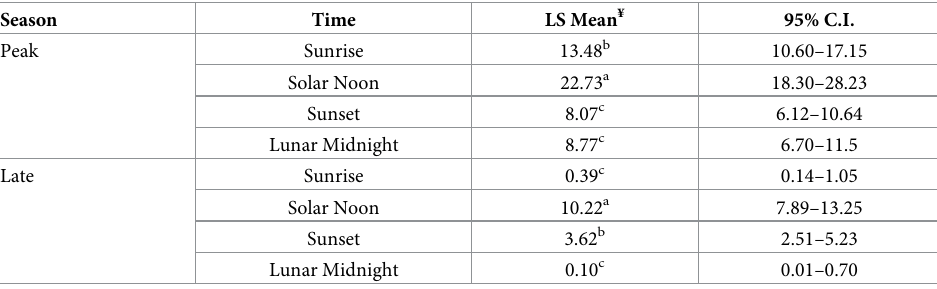
Table 1. Least square means from log-linear analysis of New Jersey human sweep netting counts of all Aedes albo- pictus for ten study sites over two seasons (peak and late) and four time periods: Sunrise, Solar Noon, Sunset, and Lunar Midnight.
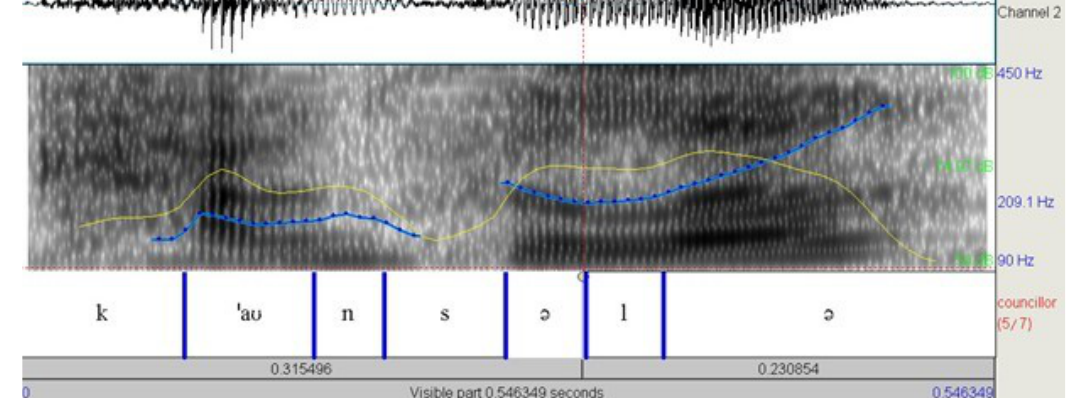
Figure 5 - Configuration of the Rise produced by a HKE female speaker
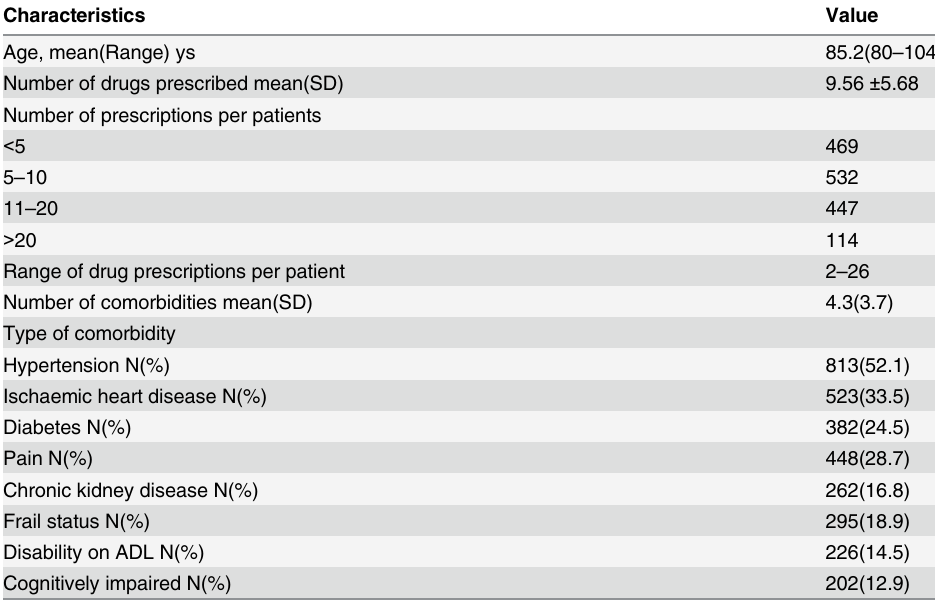
Table 1. Baseline characteristics of the study population (n =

TRY IT: If the data includes images, skip them and copy every line exactly.

EXERCISE ANSWER:
Table 1. Least square means from log-linear analysis of New Jersey human sweep netting counts of all Aedes albo- pictus for ten study sites over two seasons (peak and late) and four time periods: Sunrise, Solar Noon, Sunset, and Lunar Midnight.
Figure 5 - Configuration of the Rise produced by a HKE female speaker
Table 1. Baseline characteristics of the study population (n =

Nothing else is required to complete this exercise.